## SUPPLIED MATERIAL
%%

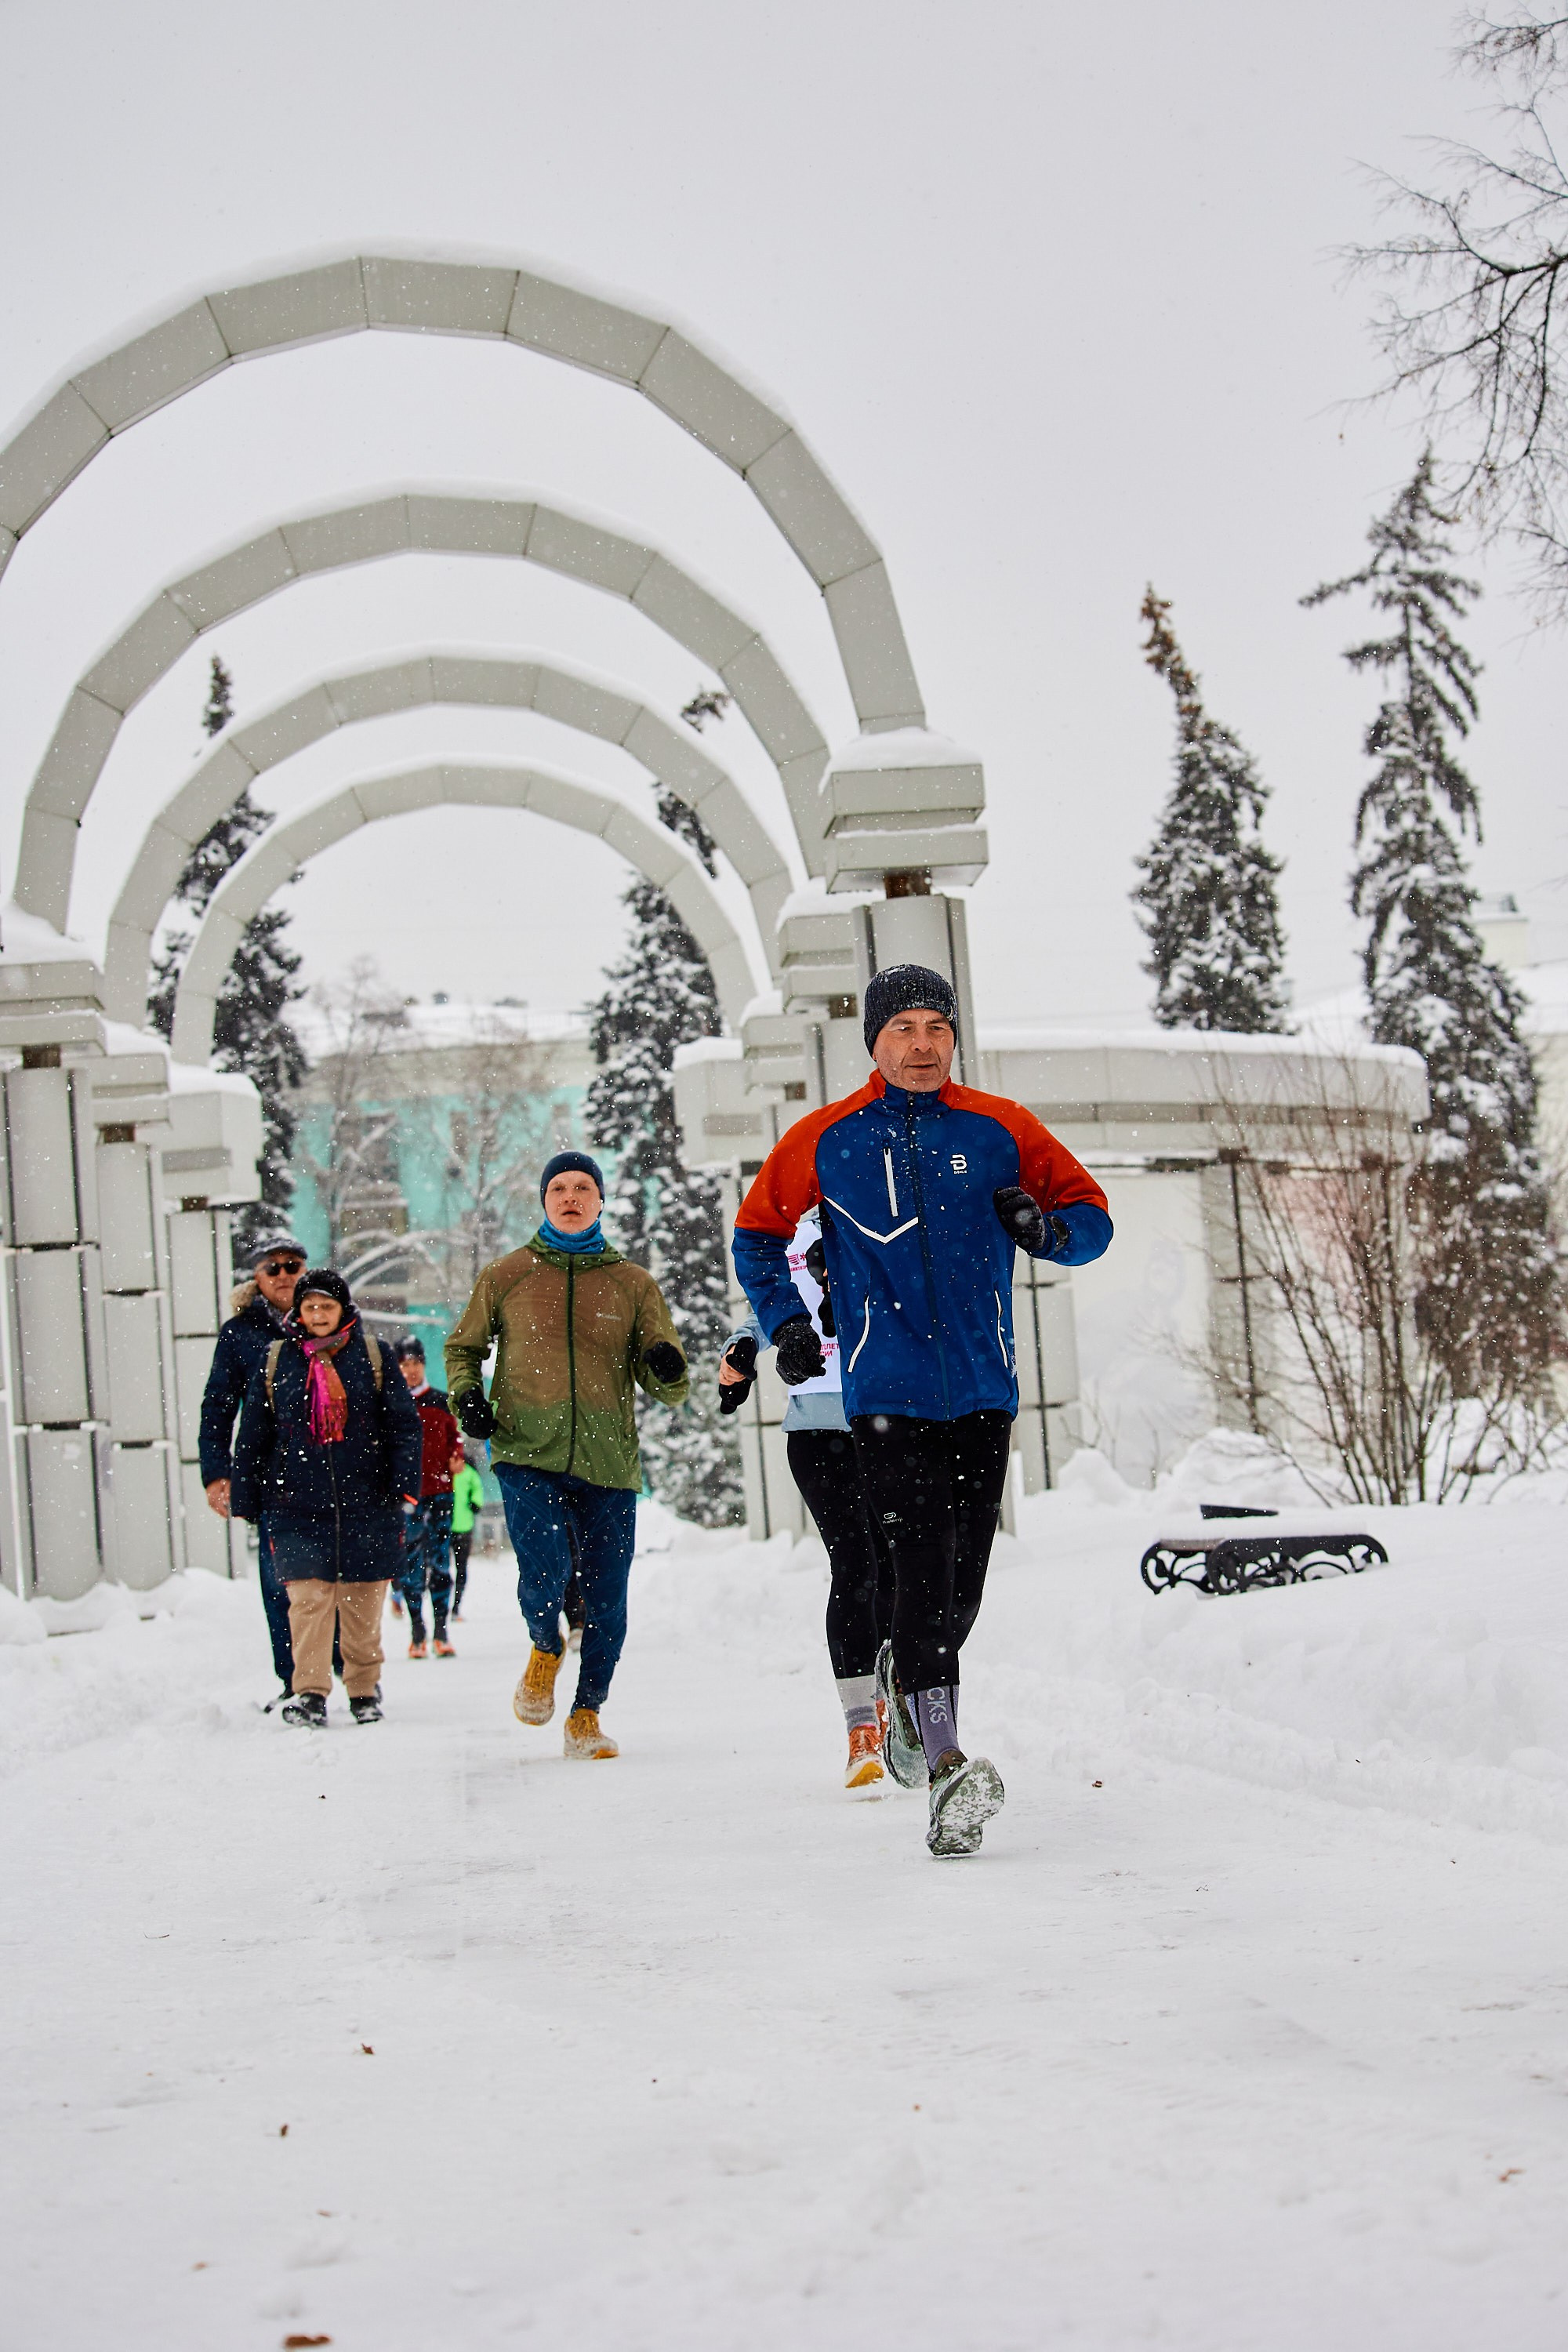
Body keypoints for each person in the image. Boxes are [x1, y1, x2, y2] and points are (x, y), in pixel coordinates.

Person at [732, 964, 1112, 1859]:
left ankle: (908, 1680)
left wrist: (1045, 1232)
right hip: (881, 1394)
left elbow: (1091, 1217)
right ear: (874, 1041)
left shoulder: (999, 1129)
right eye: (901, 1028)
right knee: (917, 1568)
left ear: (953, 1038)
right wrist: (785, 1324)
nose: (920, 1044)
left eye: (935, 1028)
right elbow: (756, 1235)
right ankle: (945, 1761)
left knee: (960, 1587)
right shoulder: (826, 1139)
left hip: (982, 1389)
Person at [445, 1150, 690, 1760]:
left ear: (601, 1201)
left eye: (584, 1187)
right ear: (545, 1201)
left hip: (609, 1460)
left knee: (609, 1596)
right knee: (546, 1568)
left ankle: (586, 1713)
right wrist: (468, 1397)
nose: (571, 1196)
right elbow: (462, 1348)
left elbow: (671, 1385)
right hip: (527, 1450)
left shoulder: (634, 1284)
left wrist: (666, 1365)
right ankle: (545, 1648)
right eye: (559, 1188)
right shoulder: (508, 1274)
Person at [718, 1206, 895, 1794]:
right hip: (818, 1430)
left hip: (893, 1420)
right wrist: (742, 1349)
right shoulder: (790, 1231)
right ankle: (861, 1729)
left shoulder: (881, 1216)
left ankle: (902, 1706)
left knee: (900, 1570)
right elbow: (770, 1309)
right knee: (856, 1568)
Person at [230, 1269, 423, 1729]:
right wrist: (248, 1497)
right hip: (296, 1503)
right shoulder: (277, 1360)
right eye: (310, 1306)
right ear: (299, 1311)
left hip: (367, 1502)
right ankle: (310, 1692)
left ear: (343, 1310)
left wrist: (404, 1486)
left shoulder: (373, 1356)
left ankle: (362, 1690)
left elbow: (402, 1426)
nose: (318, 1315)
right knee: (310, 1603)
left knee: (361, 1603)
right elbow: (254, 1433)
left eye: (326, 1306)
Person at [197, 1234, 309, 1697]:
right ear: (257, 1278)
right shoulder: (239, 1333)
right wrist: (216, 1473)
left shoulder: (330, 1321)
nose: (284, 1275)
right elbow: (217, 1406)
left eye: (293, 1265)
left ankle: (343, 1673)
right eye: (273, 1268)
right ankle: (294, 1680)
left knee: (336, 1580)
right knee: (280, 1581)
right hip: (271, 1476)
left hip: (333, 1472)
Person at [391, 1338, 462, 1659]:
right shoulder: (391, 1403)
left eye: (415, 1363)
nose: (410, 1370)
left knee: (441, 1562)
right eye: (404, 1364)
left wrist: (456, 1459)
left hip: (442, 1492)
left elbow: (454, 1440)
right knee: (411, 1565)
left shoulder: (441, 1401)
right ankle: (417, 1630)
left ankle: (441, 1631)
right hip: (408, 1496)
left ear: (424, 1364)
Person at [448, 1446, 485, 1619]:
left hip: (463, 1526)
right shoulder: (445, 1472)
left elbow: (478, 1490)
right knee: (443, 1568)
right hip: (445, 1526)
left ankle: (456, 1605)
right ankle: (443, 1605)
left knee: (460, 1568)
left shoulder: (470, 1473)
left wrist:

%%

Transcribe each line of the data above, unaltered, from the one where "right elbow: (462, 1348)" appears to the one where "right knee: (856, 1568)" appears, inclusive of both.

## EXERCISE SOLUTION
right elbow: (462, 1348)
left elbow: (671, 1385)
right hip: (527, 1450)
left shoulder: (634, 1284)
left wrist: (666, 1365)
right ankle: (545, 1648)
right eye: (559, 1188)
right shoulder: (508, 1274)
Person at [718, 1206, 895, 1794]:
right hip: (818, 1430)
left hip: (893, 1420)
right wrist: (742, 1349)
right shoulder: (790, 1231)
right ankle: (861, 1729)
left shoulder: (881, 1216)
left ankle: (902, 1706)
left knee: (900, 1570)
right elbow: (770, 1309)
right knee: (856, 1568)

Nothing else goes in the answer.